Porém, vou ter de fazer coro aos queixosos em relação à adaptação do mago urbano John Constantine, que virou Johanna Constantine (Jenna Coleman, protagonista da série Vitória: A Vida de uma Rainha). Não propriamente por causa da troca de gênero (motivada por uma questão referente a direitos autorais, uma vez que John não é uma criação de Gaiman), mas porque essa mudança diluiu características essenciais do personagem, como o cinismo, a arrogância e o egoísmo. Fica o alerta sobre terceiro episódio.
Por outro lado, o quarto, o quinto (ambos dirigidos por Jamie Childs) e o sexto (de Mairzee Almas) capítulos revelam-se os pontos altos da primeira temporada.
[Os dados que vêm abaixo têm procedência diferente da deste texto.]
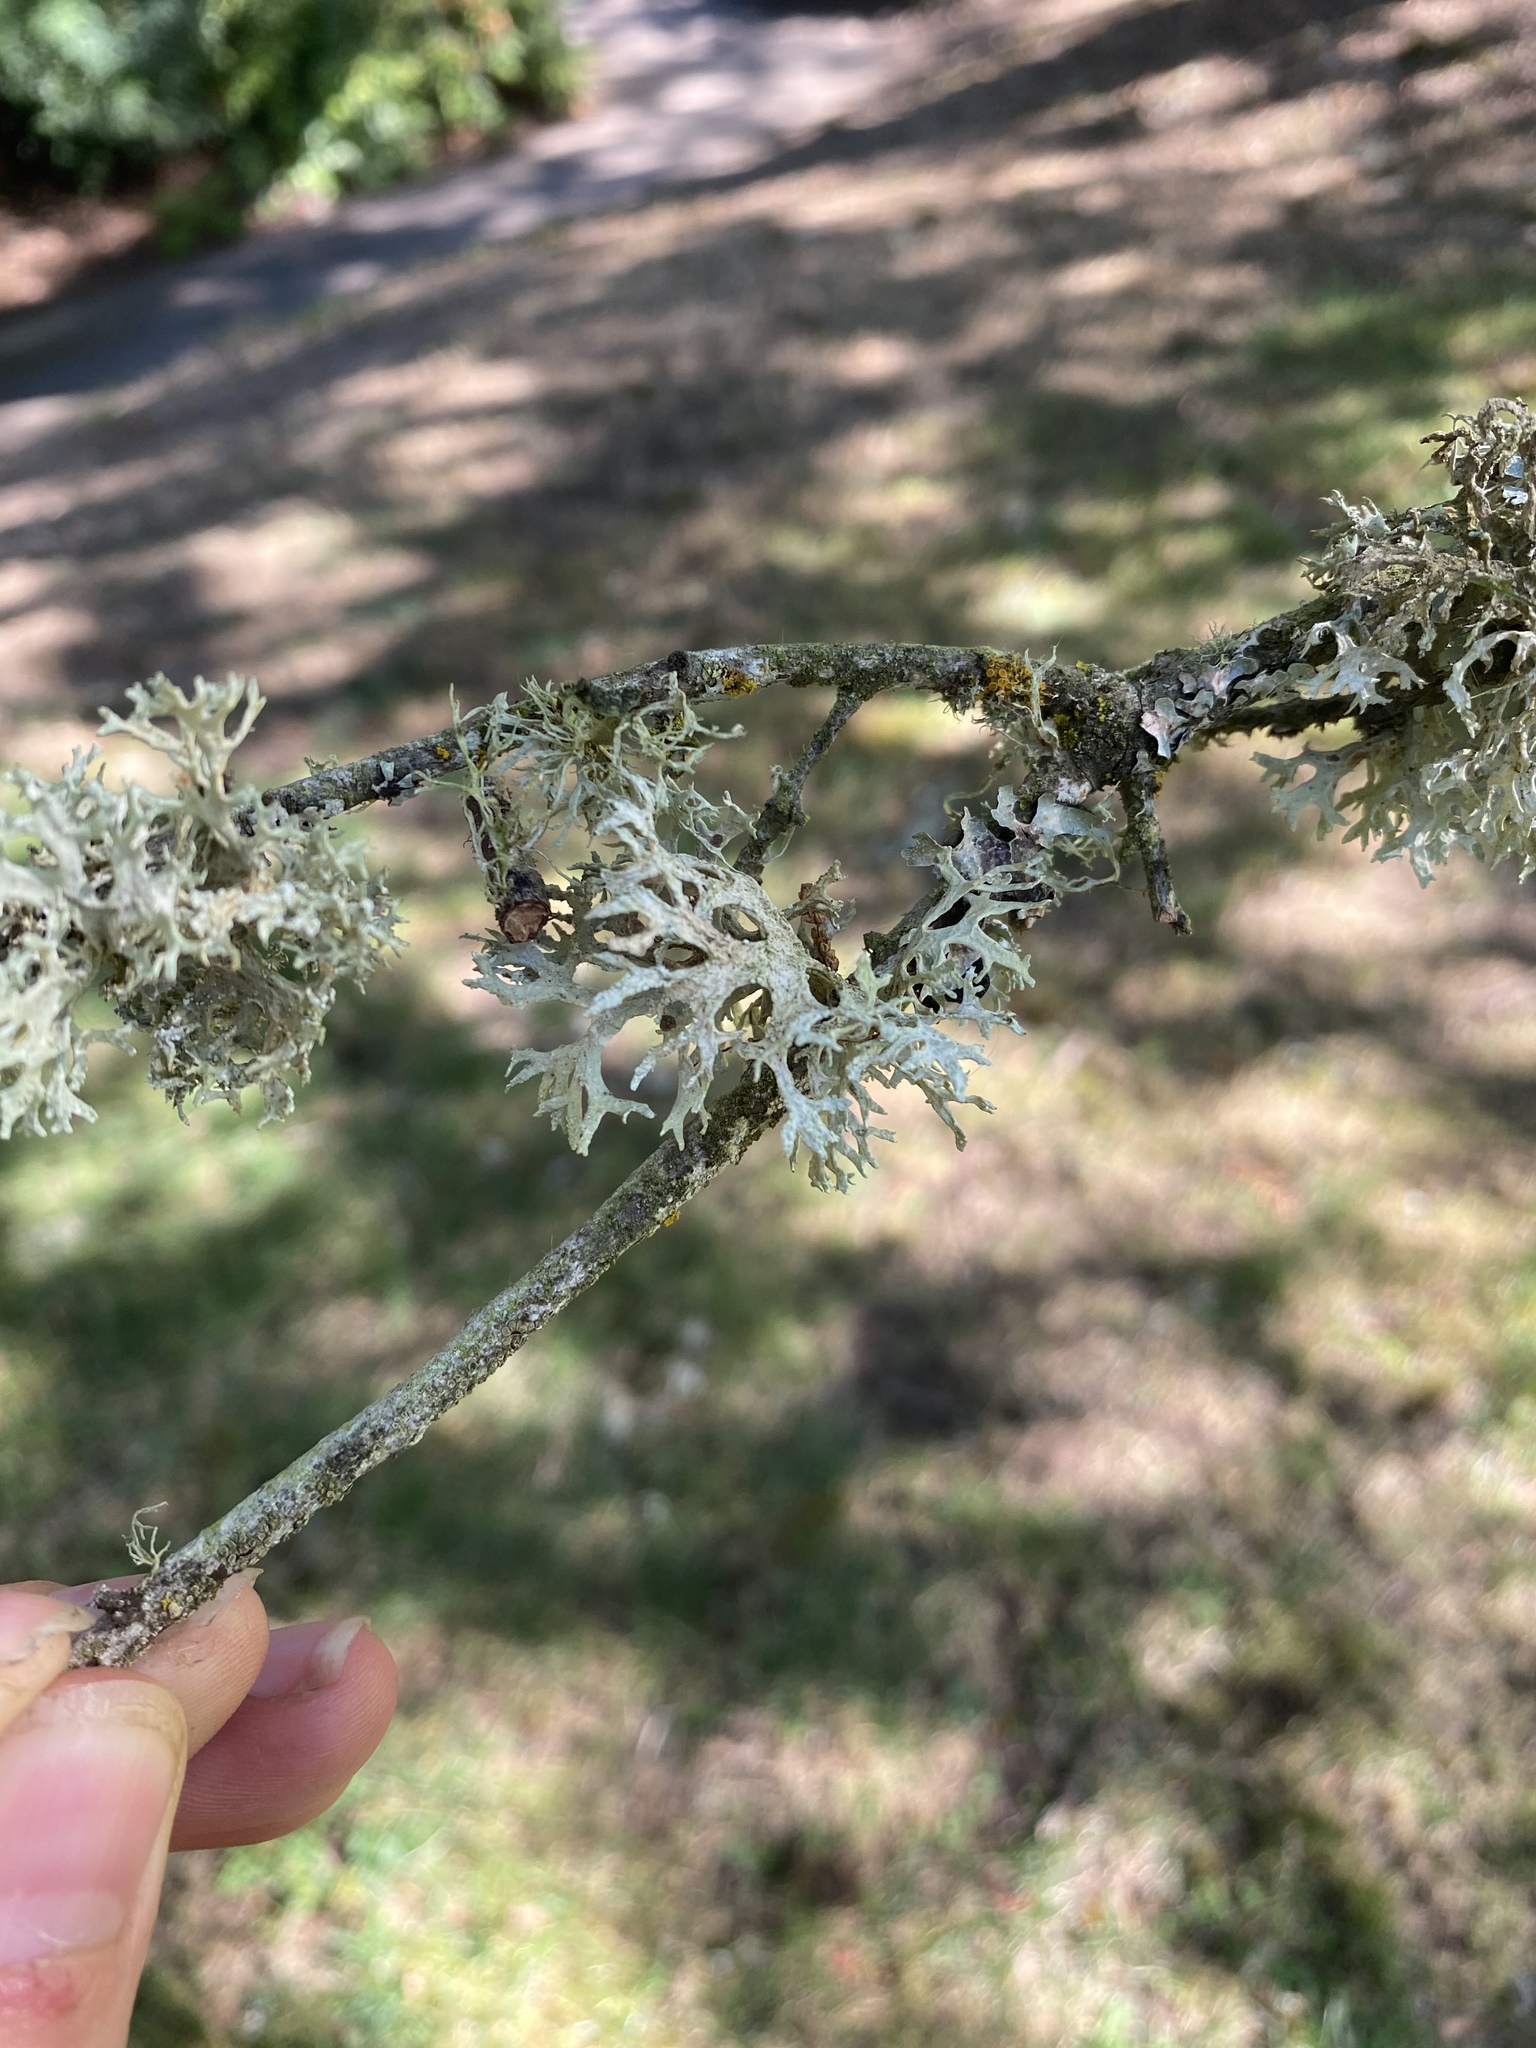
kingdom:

Creio que não só por materializarem antigos sonhos dos leitores — personagens clássicos e cenas marcantes dos quadrinhos enfim ganham carne, osso e movimento. Mas também pelo mergulho em um território inóspito (o Inferno), pela tensão deflagrada quando as mentiras deixam de ser contadas (no meticuloso e angustiante episódio da lanchonete, desde já um dos melhores de 2022) e pelas reflexões sobre a vida e a morte que pautam um passeio de Sandman por Londres (na companhia da Morte) e através dos séculos (sim, Hob Gadling, um dos favoritos do público das HQs, dá as caras, interpretado por Ferdinand Kingsley).
A estreia de Sandman na Netflix poderia ter parado por aí. O acréscimo do arco Casa de Bonecas, introduzindo novos personagens (nem todos bem desenvolvidos) e espichando o total para 10 episódios, dá a sensação de que temos duas temporadas espremidas em uma, mesmo que haja conexões entre as tramas. Nos meus sonhos, o grand finale seria aquela cena em que Desejo, na Galeria dos Perpétuos, faz a uma de suas irmãs um anúncio ameaçador, dando o gancho para uma segunda temporada igualmente curtinha e mais concentrada do que a primeira se mostrou.